What to do
List every partner named in the text below on microbial risks of underground hydrogen storage.

(Provided passage)

Microbial risks associated with hydrogen underground storage in Europe

To decrease emissions of greenhouse gasses into the atmosphere, we have to move away from fossil fuels into a green and sustainable society. Hydrogen can play a big role in this, as it is a universal energy carrier and can be used to fuel cars or ships, heat buildings, melt steel or make electricity. For this transition, we will need a lot of hydrogen throughout the year. But where can we store all this hydrogen during the summer days when we do not need as much? Underground hydrogen storage (UHS) offers us the possibility for storing excess hydrogen in different deep geological formations. Salt caverns, aquifers and depleted hydrocarbon deposits (gas reservoirs) can be used for this type of storage. There the hydrogen can stay for days, weeks or months, until it is needed. When it is pumped back, it can be either directly used or transformed into electricity later. However, the storage sites in the subsurface often contain microorganisms and there are some types known, which can feed on hydrogen causing many problems. We want to understand what types of microbes are triggered by hydrogen storage, their growth behavior and possible inhibition. In our HyLife project will sample, analyze and characterize many different potential storage sites all over Europe with a focus on the microbial effects at the different sites. We hope to find key factors to understand the microbial risks better and make safe and resilient UHS possible. Partners: NORCE, NTNU, BRGM, Inria, TUL, Isodetect

Many renewable energy systems utilize “Power-to-Gas” technologies, which use renewable electricity to produce hydrogen (H2), a universal energy carrier. To ensure a secure supply of H2 throughout the year, it is essential to have flexible, large-scale storage to balance expected fluctuations of energy-production and -demand. Underground/subsurface storage has been proposed as a favourable solution for mid-to long-term storage, due to the large available volumes that could hold up to 920 TWh; this would be sufficient for a mid-range scenario of 2,500 TWh of annual H2 demand in 2050 with at least 30% storage capacity (1, 2). It is a known fact that many of these potential underground storage sites harbour diverse microbial communities and that H2 is not only a perfect energy carrier for human industry but also for microbial metabolisms. While microorganisms consume the H2, they can induce microbial-triggered risks including loss of the stored H2, risks to operational safety and deterioration in quality by H2S production, biocorrosion and changes of the reservoir properties (3). As the demand for more H2 storage rises, it is therefore important to understand the extent of the microbial presence and activity within the different types of sites (salt caverns, porous media including aquifers and gas reservoirs). HyLife will produce valuable insights on what types of microbes are present and how they will influence the stored H2 through extensive sampling across Europe. Direct results will be a) aligned and tested methodologies to maximize comparability, b) an open database on detected microorganisms within the broad range of storage site conditions, c) microbial factors for field screening to minimize the risk when selecting sites. We will also assess related environmental risks, test potential mitigation options and produce insightful techno-economic business analyses.

(End Provided passage)
(Dataset records)

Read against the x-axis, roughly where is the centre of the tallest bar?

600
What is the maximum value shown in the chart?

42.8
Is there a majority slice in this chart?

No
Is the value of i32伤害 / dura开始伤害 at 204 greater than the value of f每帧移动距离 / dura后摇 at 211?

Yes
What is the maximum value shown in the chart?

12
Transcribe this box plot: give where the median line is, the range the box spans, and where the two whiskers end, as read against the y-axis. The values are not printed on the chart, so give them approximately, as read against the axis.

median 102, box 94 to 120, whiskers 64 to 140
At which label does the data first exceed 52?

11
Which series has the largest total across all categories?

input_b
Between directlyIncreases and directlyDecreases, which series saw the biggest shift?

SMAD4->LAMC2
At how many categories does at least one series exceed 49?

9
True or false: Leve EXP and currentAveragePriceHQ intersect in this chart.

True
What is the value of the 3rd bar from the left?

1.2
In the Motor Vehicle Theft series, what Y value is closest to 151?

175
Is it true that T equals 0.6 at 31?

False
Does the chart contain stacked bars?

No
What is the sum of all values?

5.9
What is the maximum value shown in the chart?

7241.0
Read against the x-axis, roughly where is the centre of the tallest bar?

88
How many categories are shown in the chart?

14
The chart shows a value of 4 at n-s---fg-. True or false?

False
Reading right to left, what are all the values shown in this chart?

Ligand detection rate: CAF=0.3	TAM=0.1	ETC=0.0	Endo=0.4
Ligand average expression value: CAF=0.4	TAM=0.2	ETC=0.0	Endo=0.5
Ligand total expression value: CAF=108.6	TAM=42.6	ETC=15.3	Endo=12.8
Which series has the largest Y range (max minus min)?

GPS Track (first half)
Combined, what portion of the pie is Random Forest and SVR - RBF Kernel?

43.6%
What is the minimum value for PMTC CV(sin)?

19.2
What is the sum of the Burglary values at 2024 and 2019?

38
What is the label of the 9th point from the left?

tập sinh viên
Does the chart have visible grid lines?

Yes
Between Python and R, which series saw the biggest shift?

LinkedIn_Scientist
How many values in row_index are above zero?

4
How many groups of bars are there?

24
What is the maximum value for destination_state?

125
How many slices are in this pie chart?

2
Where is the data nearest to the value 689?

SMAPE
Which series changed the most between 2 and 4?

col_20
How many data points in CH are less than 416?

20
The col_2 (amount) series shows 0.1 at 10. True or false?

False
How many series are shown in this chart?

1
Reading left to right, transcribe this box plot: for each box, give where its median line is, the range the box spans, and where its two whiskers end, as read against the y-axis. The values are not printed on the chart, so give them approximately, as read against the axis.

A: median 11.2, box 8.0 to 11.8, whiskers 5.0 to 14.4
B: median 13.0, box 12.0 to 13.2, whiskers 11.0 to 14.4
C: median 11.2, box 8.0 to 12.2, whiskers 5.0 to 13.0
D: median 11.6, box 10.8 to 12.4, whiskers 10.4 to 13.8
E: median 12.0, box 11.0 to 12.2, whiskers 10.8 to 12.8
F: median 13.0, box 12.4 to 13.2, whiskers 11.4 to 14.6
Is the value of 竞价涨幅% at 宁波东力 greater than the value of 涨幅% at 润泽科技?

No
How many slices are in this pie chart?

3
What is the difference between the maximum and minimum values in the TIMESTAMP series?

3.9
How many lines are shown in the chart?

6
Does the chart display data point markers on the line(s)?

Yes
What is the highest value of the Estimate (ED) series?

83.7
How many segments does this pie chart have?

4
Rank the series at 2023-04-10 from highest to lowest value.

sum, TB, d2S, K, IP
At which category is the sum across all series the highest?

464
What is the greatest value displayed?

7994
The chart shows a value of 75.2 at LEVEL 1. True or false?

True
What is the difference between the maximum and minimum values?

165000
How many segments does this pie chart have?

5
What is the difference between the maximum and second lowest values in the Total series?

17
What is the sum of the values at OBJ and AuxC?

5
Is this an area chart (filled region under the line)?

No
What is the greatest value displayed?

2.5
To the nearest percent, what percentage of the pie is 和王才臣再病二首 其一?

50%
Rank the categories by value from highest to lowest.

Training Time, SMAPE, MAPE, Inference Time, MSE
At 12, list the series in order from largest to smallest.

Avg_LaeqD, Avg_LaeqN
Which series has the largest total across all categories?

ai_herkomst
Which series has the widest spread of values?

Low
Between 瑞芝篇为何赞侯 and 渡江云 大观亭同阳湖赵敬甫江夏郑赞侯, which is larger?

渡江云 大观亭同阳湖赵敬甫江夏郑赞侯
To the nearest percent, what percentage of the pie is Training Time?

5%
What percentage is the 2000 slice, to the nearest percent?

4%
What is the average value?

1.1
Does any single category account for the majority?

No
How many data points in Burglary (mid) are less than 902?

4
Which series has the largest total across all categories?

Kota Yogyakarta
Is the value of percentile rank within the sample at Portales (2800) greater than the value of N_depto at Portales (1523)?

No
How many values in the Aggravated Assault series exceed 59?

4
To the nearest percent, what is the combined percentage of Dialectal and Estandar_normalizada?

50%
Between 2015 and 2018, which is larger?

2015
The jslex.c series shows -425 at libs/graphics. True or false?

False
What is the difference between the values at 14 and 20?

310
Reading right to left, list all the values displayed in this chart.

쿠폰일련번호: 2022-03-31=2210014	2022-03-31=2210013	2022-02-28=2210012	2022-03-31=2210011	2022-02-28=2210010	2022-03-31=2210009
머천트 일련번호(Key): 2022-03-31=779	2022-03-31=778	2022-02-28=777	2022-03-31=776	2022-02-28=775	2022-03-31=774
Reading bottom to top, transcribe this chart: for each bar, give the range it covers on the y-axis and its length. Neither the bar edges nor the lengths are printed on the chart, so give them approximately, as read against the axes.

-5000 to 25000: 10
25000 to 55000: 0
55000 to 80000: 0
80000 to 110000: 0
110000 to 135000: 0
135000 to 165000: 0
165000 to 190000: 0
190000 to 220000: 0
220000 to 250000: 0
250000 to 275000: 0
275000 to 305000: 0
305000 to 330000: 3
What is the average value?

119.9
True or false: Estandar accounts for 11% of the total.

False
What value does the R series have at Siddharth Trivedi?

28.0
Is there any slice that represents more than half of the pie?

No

(End Dataset records)

Answer section
NORCE, NTNU, BRGM, Inria, TUL, Isodetect